Convênios com psicólogos ou psiquiatras;

Respeito à jornada de trabalho, evitando mensagens fora do expediente.

Pilares do Cuidado 

  • O Paradoxo do Silêncio Baiano Mesmo em uma cultura que valoriza o diálogo e a extroversão,o ambiente corporativo ainda é uma barreira. 63% dos líderes e 41% dos liderados não contam para seus chefes que receberam um diagnóstico de saúde mental. 
  • O medo do estigma de "falta de resiliência" ou de perda de oportunidades em um mercado de trabalho competitivo no Nordeste silencia profissionais que, fora do trabalho, são comunicativos.  A Explosão da Automedicação e Medicação O dado mais crítico da pesquisa mostra que o uso de psicofármacos (remédios para ansiedade/burnout) saltou de cerca de 20% para quase 60% em um ano.
  • Em estados como a Bahia, onde o acesso à saúde especializada pode ser desigual, o aumento no uso de medicação sem o devido acompanhamento terapêutico (psicologia) acende um alerta vermelho para o RH das empresas baianas.

  • Conectividade e o "Custo da Disponibilidade" Cerca de 40% dos líderes afirmam que o uso de redes sociais (WhatsApp/Instagram) fora do horário de trabalho está prejudicando sua saúde mental.

  • Realidade Local: Com a cultura do "networking" muito forte em Salvador, a linha entre o profissional e o pessoal é tênue.
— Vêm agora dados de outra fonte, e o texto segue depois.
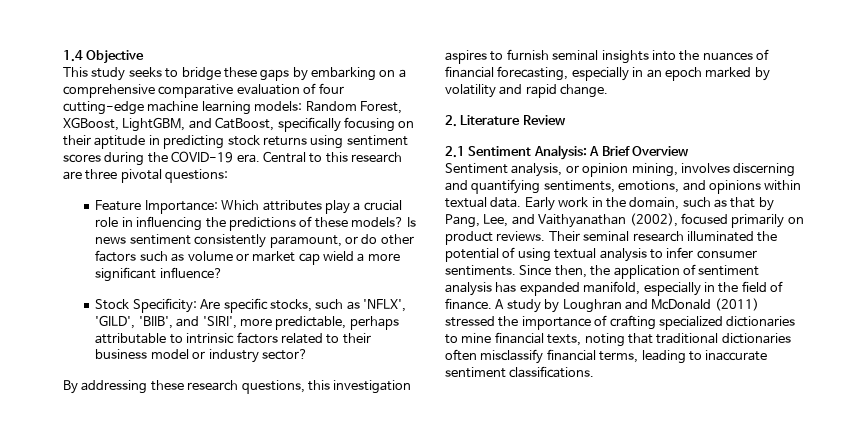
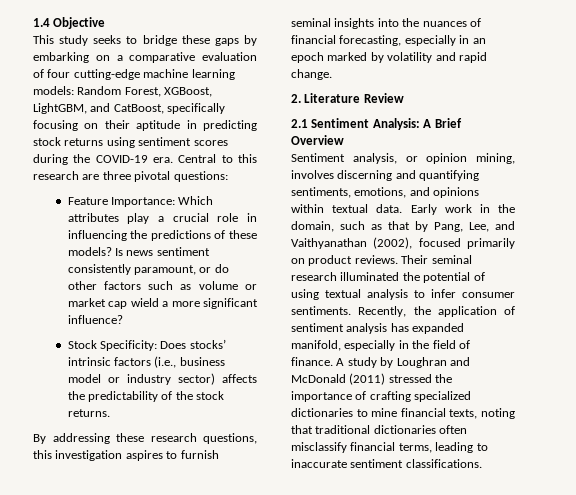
[63,84,155,98] comprehensive -> (123, 58) none
[200,298,407,313] [95,315,399,330] [95,332,371,344] [95,349,308,363] Are specific stocks, such as 'NFLX', 'GILD', 'BIIB', and 'SIRI', more predictable, perhaps attributable to intrinsic factors related to their business model or industry sector? -> [160,339,226,349] [67,356,225,368] [67,373,257,385] [67,391,225,402] [67,409,110,417] Does stocks’ intrinsic factors (i.e., business model or industry sector) affects the predictability of the stock returns.
[519,265,587,278] Since then, -> [358,306,407,317] Recently,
O costume de resolver demandas por mensagens instantâneas em fins de semana e feriados é um dos principais gatilhos para o esgotamento dos profissionais locais.

Os 3 Maiores "Vilões" da Mente no Trabalho 

Sobrecarga (37%): Equipes enxutas acumulando funções de quem saiu ou não foi contratado.

Pressão por Resultados (33%): Metas agressivas em um cenário econômico ainda em recuperação.

Conflitos Interpessoais (31%): Ambientes de trabalho com comunicação ineficiente e falta de acolhimento.